WRITTEN PROBLEM: Turn the lines of the entries below, from the line containing "common name: Densetuft hairsedge" through the end of the entries, into a numbered list with blank lines omitted. Leave the pictures out of your answer.

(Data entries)

* BEGIN *

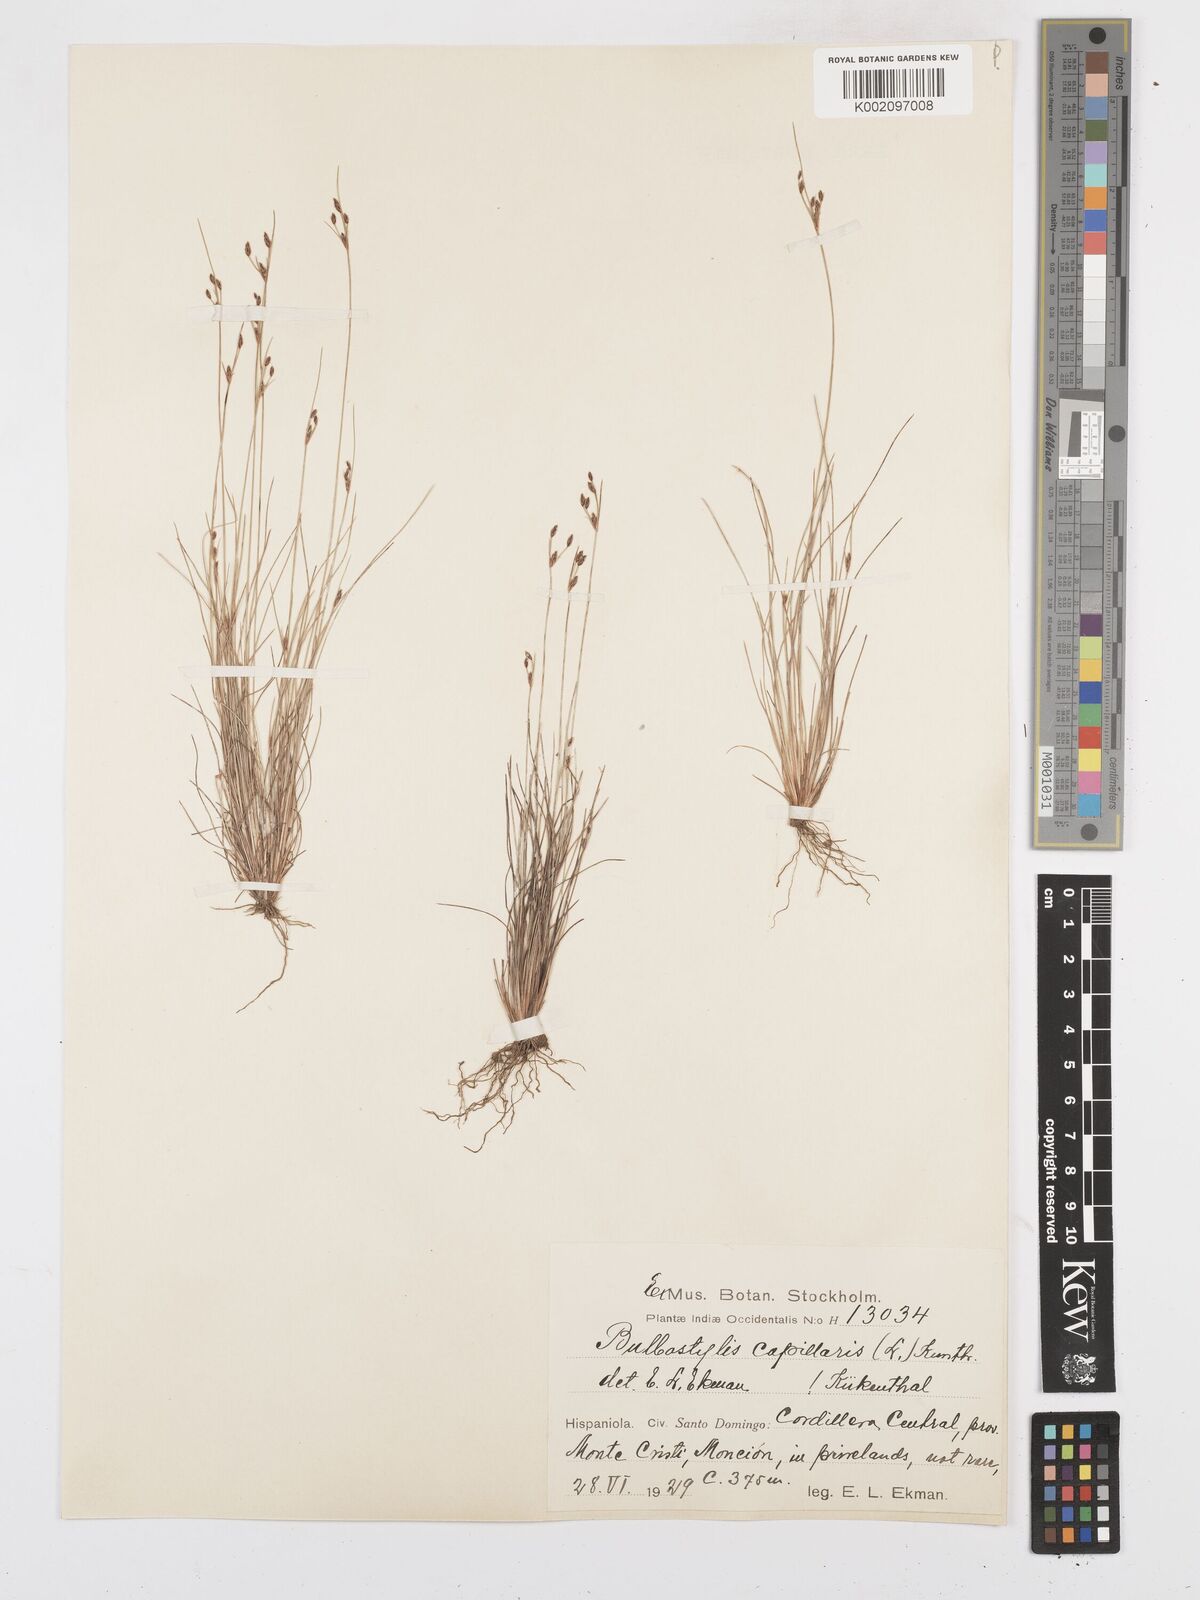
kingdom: Plantae
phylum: Tracheophyta
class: Liliopsida
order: Poales
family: Cyperaceae
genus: Bulbostylis
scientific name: Bulbostylis capillaris
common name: Densetuft hairsedge
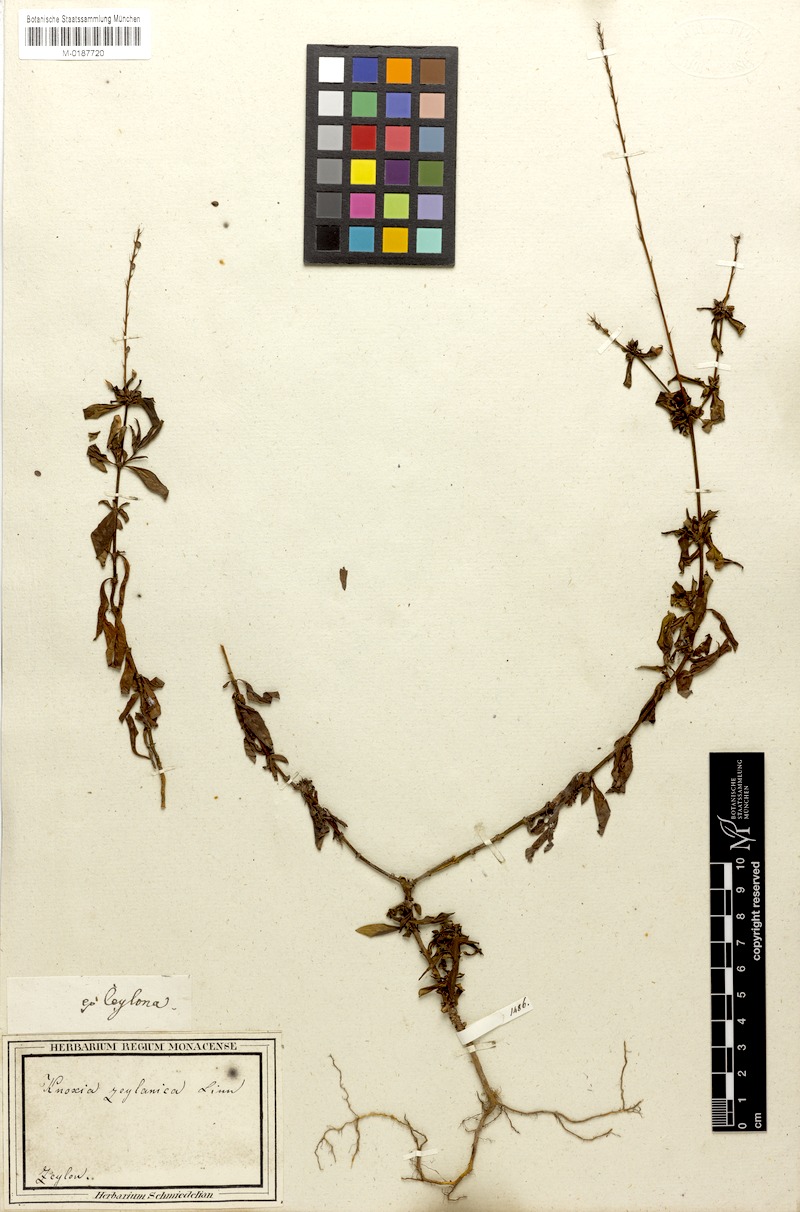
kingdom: Plantae
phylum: Tracheophyta
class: Magnoliopsida
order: Gentianales
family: Rubiaceae
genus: Knoxia
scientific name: Knoxia zeylanica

* END *

OUTPUT FOR THIS EXERCISE:
1. common name: Densetuft hairsedge
2. kingdom: Plantae
3. phylum: Tracheophyta
4. class: Magnoliopsida
5. order: Gentianales
6. family: Rubiaceae
7. genus: Knoxia
8. scientific name: Knoxia zeylanica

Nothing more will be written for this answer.